DENVER (KDVR) — The housing market is looking like the pre-pandemic market again, both in how homes are being sold and how they’re being foreclosed.
What was once a booming seller’s market has turned course as buyers beset by historic interest rates are waiting longer and paying less, according to the latest market update from the Colorado Association of Realtors. As a result, there are more available homes than there have been in two years.
Most of Denver’s housing market measurements have cooled back to levels not seen since before the pandemic or in its early months.
Denver home foreclosures are rising for the first time in two years, according to the county assessor’s office. This shows a reversal in the last two years of white-hot housing markets, but not a crash.

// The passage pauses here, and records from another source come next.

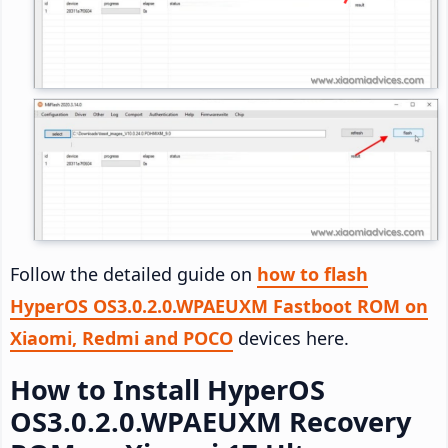
Follow the detailed guide on
how to flash
HyperOS OS3.0.2.0.WPAEUXM Fastboot ROM on
Xiaomi, Redmi and POCO
devices here.
How to Install HyperOS
OS3.0.2.0.WPAEUXM Recovery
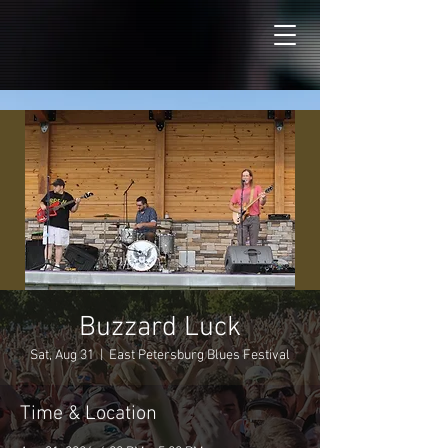
Buzzard Luck
Sat, Aug 31
  |  
East Petersburg Blues Festival
Time & Location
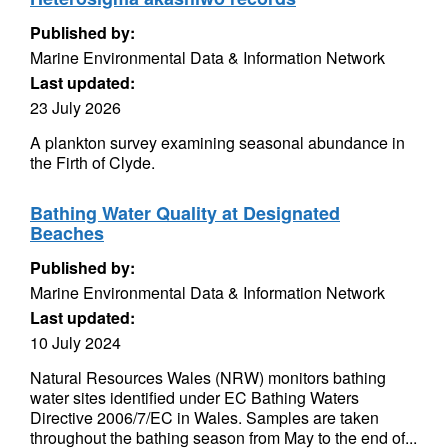
Published by:
Marine Environmental Data & Information Network
Last updated:
23 July 2026
A plankton survey examining seasonal abundance in
the Firth of Clyde.
Bathing Water Quality at Designated
Beaches
Published by:
Marine Environmental Data & Information Network
Last updated:
10 July 2024
Natural Resources Wales (NRW) monitors bathing
water sites identified under EC Bathing Waters
Directive 2006/7/EC in Wales. Samples are taken
throughout the bathing season from May to the end of...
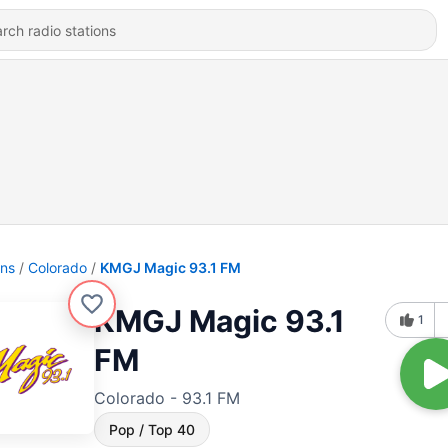
ons
Colorado
KMGJ Magic 93.1 FM
KMGJ Magic 93.1
1
FM
Colorado - 93.1 FM
Pop / Top 40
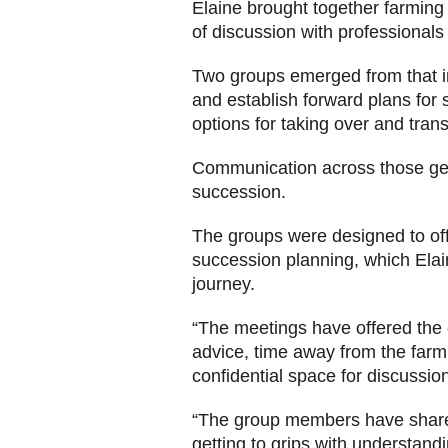
Elaine brought together farming
of discussion with professional
Two groups emerged from that in
and establish forward plans for 
options for taking over and tran
Communication across those gene
succession.
The groups were designed to offe
succession planning, which Elain
journey.
“The meetings have offered the 
advice, time away from the farm 
confidential space for discussion
“The group members have share
getting to grips with understandi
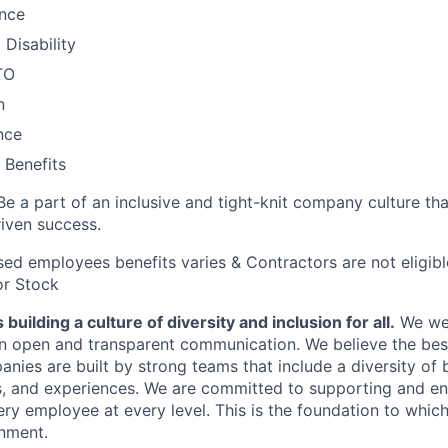
ance
Disability
TO
n
nce
Benefits
Be a part of an inclusive and tight-knit company culture th
iven success.
ased employees benefits varies & Contractors are not eligib
or Stock
building a culture of diversity and inclusion for all.
We we
in open and transparent communication. We believe the bes
anies are built by strong teams that include a diversity of
s, and experiences. We are committed to supporting and e
ry employee at every level. This is the foundation to which
onment.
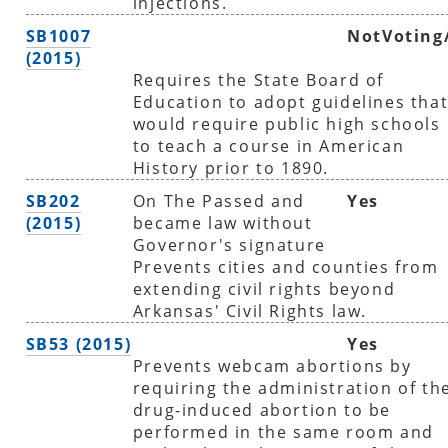
injections.
SB1007
NotVoting
(2015)
Requires the State Board of
Education to adopt guidelines tha
would require public high schools
to teach a course in American
History prior to 1890.
SB202
On The Passed and
Yes
(2015)
became law without
Governor's signature
Prevents cities and counties from
extending civil rights beyond
Arkansas' Civil Rights law.
SB53 (2015)
Yes
Prevents webcam abortions by
requiring the administration of th
drug-induced abortion to be
performed in the same room and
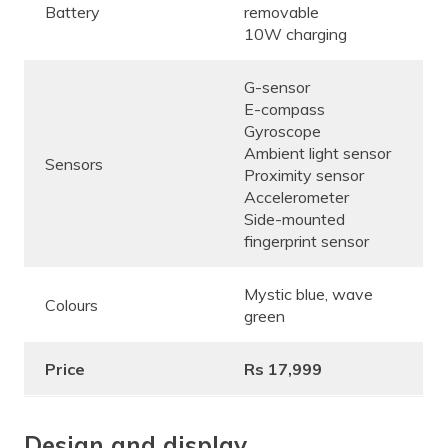
Battery
removable
10W charging
G-sensor
E-compass
Gyroscope
Ambient light sensor
Sensors
Proximity sensor
Accelerometer
Side-mounted
fingerprint sensor
Mystic blue, wave
Colours
green
Price
Rs 17,999
Design and display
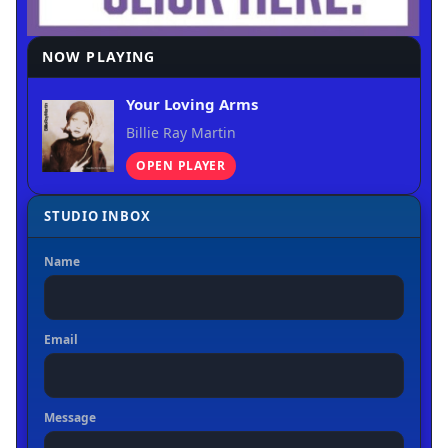
NOW PLAYING
Your Loving Arms
Billie Ray Martin
OPEN PLAYER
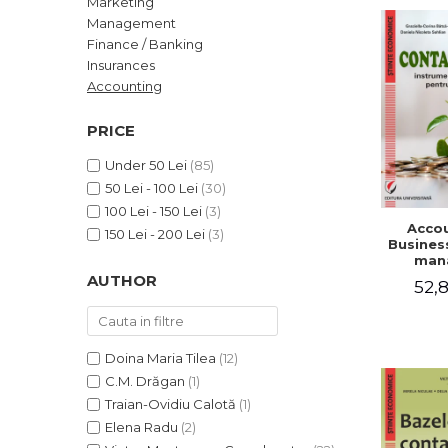
Marketing
LEGAL AND ADMINISTRATIVE
Distributors
Management
SCIENCES
Finance / Banking
ECONOMIC SCIENCES
Insurances
EXACT SCIENCES
Accounting
PHYSICAL EDUCATION AND
SPORTS
PRICE
PROCEEDINGS
Under 50 Lei
(85)
SCIENTIFIC PUBLICATIONS
50 Lei - 100 Lei
(30)
PRE-UNIVERSITY
100 Lei - 150 Lei
(3)
Accou
FREE TIME
150 Lei - 200 Lei
(3)
Business
COMING SOON
man
AUTHOR
52,8
NEW APPEARANCES
PROMOTIONS
STUDY PACKAGES
Doina Maria Tilea
(12)
C.M. Drăgan
(1)
Traian-Ovidiu Calotă
(1)
Elena Radu
(2)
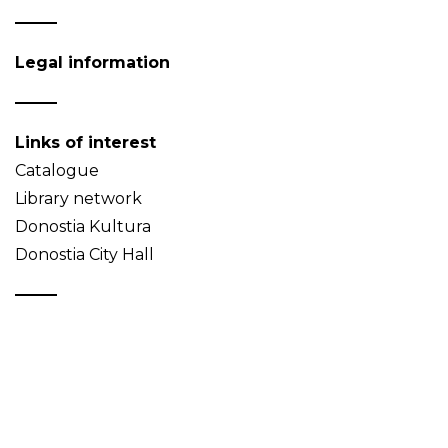
Legal information
Links of interest
Catalogue
Library network
Donostia Kultura
Donostia City Hall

There have been 398 new foreclosure filings through September this year. With another three months left, this year’s foreclosures have risen 255% from 2021.
Still, this does not come close to Great Recession levels, or even the number of foreclosures from the mid-to-late-2010s.
Foreclosures in Denver have been plummeting for over a decade. At the height of the housing market crash of the late 2000s, there were 8,240 foreclosures in Denver. Since 2015, there have been 700 or fewer.
Denver’s foreclosures are following a national trend as record mortgage rates lead to a housing market slowdown.
Analytics firm Attom found national foreclosures were climbing through the first half of the year. There were nearly 165,000 through the first half of 2022, nearly matching the number from the first half of 2020.